== ASSIGNED TASK ==
So long as no pictures are carried over, output the records below exactly.
------ RECORDED INFORMATION ------
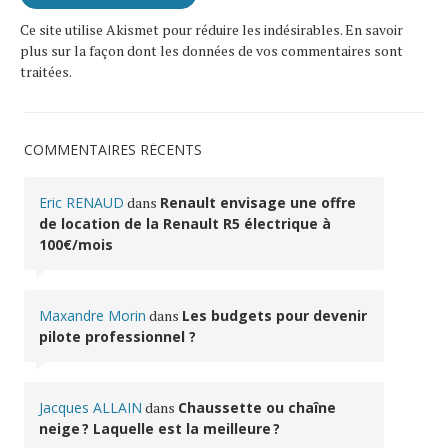
Ce site utilise Akismet pour réduire les indésirables.
En savoir
plus sur la façon dont les données de vos commentaires sont
traitées
.
COMMENTAIRES RÉCENTS
Eric RENAUD
dans
Renault envisage une offre
de location de la Renault R5 électrique à
100€/mois
Maxandre Morin
dans
Les budgets pour devenir
pilote professionnel ?
Jacques ALLAIN
dans
Chaussette ou chaîne
neige ? Laquelle est la meilleure ?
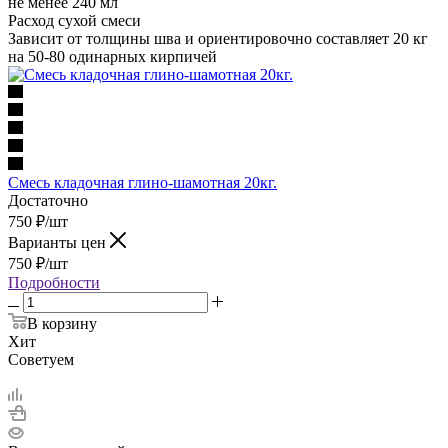
не менее 240 мл
Расход сухой смеси
Зависит от толщины шва и ориентировочно составляет 20 кг
на 50-80 одинарных кирпичей
Смесь кладочная глино-шамотная 20кг.
Достаточно
750
₽
/шт
Варианты цен
750
₽
/шт
Подробности
В корзину
Хит
Советуем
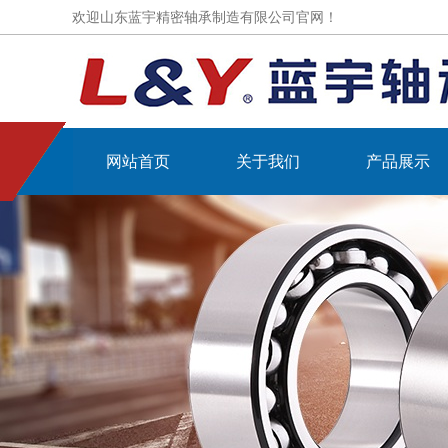
欢迎山东蓝宇精密轴承制造有限公司官网！
网站首页
关于我们
产品展示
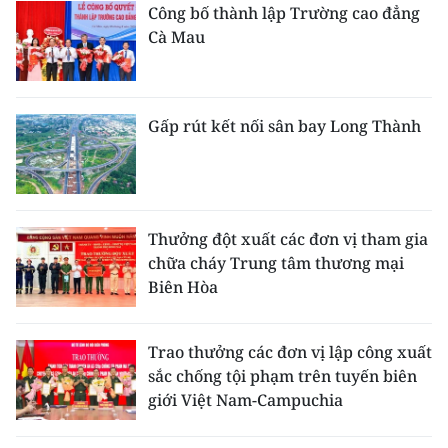
Công bố thành lập Trường cao đẳng
Cà Mau
Gấp rút kết nối sân bay Long Thành
Thưởng đột xuất các đơn vị tham gia
chữa cháy Trung tâm thương mại
Biên Hòa
Trao thưởng các đơn vị lập công xuất
sắc chống tội phạm trên tuyến biên
giới Việt Nam-Campuchia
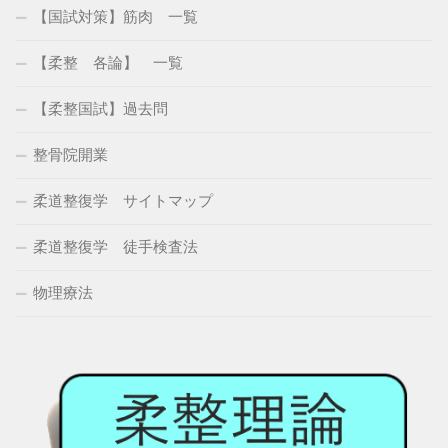
【国試対策】筋肉 一覧
【柔整 各論】 一覧
【柔整国試】過去問
整骨院開業
柔道整復学 サイトマップ
柔道整復学 徒手検査法
物理療法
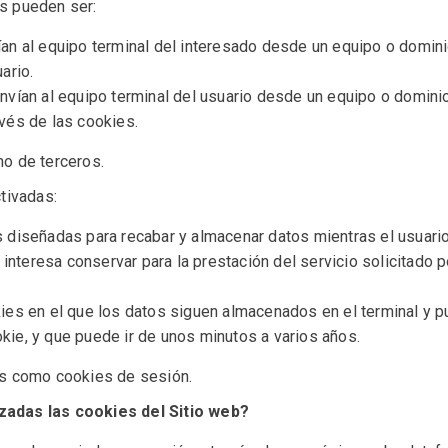
es pueden ser:
an al equipo terminal del interesado desde un equipo o domini
ario.
nvían al equipo terminal del usuario desde un equipo o dominio
avés de las cookies.
mo de terceros.
tivadas:
s diseñadas para recabar y almacenar datos mientras el usuari
nteresa conservar para la prestación del servicio solicitado po
ies en el que los datos siguen almacenados en el terminal y p
kie, y que puede ir de unos minutos a varios años.
tes como cookies de sesión.
izadas las cookies del Sitio web?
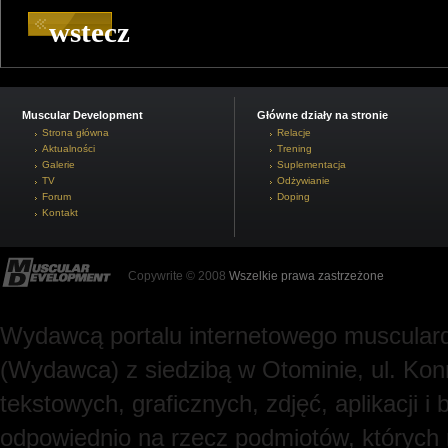
wstecz
Muscular Development
Główne działy na stronie
Strona główna
Relacje
Aktualności
Trening
Galerie
Suplementacja
TV
Odżywianie
Forum
Doping
Kontakt
Copywrite © 2008
Wszelkie prawa zastrzeżone
Wydawcą portalu internetowego muscularde
(Wydawca) z siedzibą w Otominie, ul. Kon
tekstowych, graficznych, zdjęć, aplikacji
odpowiednio na rzecz podmiotów, których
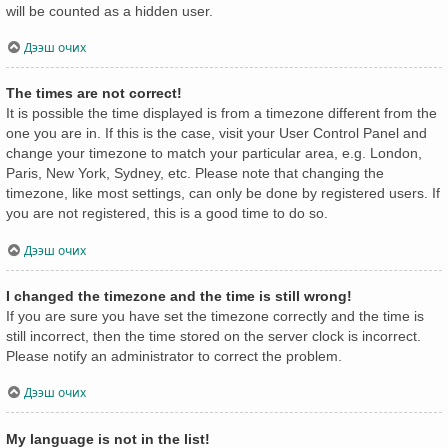
will be counted as a hidden user.
Дээш очих
The times are not correct!
It is possible the time displayed is from a timezone different from the
one you are in. If this is the case, visit your User Control Panel and
change your timezone to match your particular area, e.g. London,
Paris, New York, Sydney, etc. Please note that changing the
timezone, like most settings, can only be done by registered users. If
you are not registered, this is a good time to do so.
Дээш очих
I changed the timezone and the time is still wrong!
If you are sure you have set the timezone correctly and the time is
still incorrect, then the time stored on the server clock is incorrect.
Please notify an administrator to correct the problem.
Дээш очих
My language is not in the list!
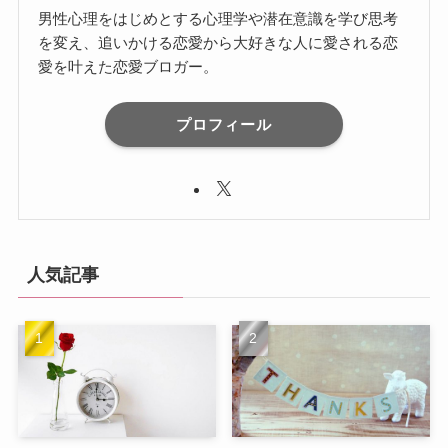
男性心理をはじめとする心理学や潜在意識を学び思考
を変え、追いかける恋愛から大好きな人に愛される恋
愛を叶えた恋愛ブロガー。
プロフィール
人気記事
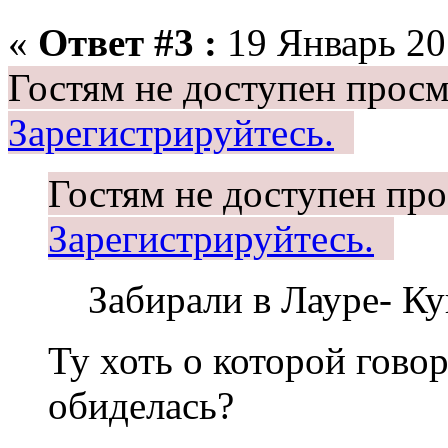
«
Ответ #3 :
19 Январь 201
Гостям не доступен просм
Зарегистрируйтесь.
Гостям не доступен про
Зарегистрируйтесь.
Забирали в Лауре- К
Ту хоть о которой гов
обиделась?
------
== FINISHED EXERCISE ==
Ce site utilise Akismet pour réduire les indésirables.
En savoir
plus sur la façon dont les données de vos commentaires sont
traitées
.
COMMENTAIRES RÉCENTS
Eric RENAUD
dans
Renault envisage une offre
de location de la Renault R5 électrique à
100€/mois
Maxandre Morin
dans
Les budgets pour devenir
pilote professionnel ?
Jacques ALLAIN
dans
Chaussette ou chaîne
neige ? Laquelle est la meilleure ?
не менее 240 мл
Расход сухой смеси
Зависит от толщины шва и ориентировочно составляет 20 кг
на 50-80 одинарных кирпичей
Смесь кладочная глино-шамотная 20кг.
Достаточно
750
₽
/шт
Варианты цен
750
₽
/шт
Подробности
В корзину
Хит
Советуем
欢迎山东蓝宇精密轴承制造有限公司官网！
网站首页
关于我们
产品展示
Công bố thành lập Trường cao đẳng
Cà Mau
Gấp rút kết nối sân bay Long Thành
Thưởng đột xuất các đơn vị tham gia
chữa cháy Trung tâm thương mại
Biên Hòa
Trao thưởng các đơn vị lập công xuất
sắc chống tội phạm trên tuyến biên
giới Việt Nam-Campuchia
【国試対策】筋肉 一覧
【柔整 各論】 一覧
【柔整国試】過去問
整骨院開業
柔道整復学 サイトマップ
柔道整復学 徒手検査法
物理療法
es pueden ser:
an al equipo terminal del interesado desde un equipo o domini
ario.
nvían al equipo terminal del usuario desde un equipo o dominio
avés de las cookies.
mo de terceros.
tivadas:
s diseñadas para recabar y almacenar datos mientras el usuari
nteresa conservar para la prestación del servicio solicitado po
ies en el que los datos siguen almacenados en el terminal y p
kie, y que puede ir de unos minutos a varios años.
tes como cookies de sesión.
izadas las cookies del Sitio web?
wstecz
Muscular Development
Główne działy na stronie
Strona główna
Relacje
Aktualności
Trening
Galerie
Suplementacja
TV
Odżywianie
Forum
Doping
Kontakt
Copywrite © 2008
Wszelkie prawa zastrzeżone
Wydawcą portalu internetowego muscularde
(Wydawca) z siedzibą w Otominie, ul. Kon
tekstowych, graficznych, zdjęć, aplikacji
odpowiednio na rzecz podmiotów, których
will be counted as a hidden user.
Дээш очих
The times are not correct!
It is possible the time displayed is from a timezone different from the
one you are in. If this is the case, visit your User Control Panel and
change your timezone to match your particular area, e.g. London,
Paris, New York, Sydney, etc. Please note that changing the
timezone, like most settings, can only be done by registered users. If
you are not registered, this is a good time to do so.
Дээш очих
I changed the timezone and the time is still wrong!
If you are sure you have set the timezone correctly and the time is
still incorrect, then the time stored on the server clock is incorrect.
Please notify an administrator to correct the problem.
Дээш очих
My language is not in the list!
男性心理をはじめとする心理学や潜在意識を学び思考
を変え、追いかける恋愛から大好きな人に愛される恋
愛を叶えた恋愛ブロガー。
プロフィール
人気記事
«
Ответ #3 :
19 Январь 201
Гостям не доступен просм
Зарегистрируйтесь.
Гостям не доступен про
Зарегистрируйтесь.
Забирали в Лауре- К
Ту хоть о которой гов
обиделась?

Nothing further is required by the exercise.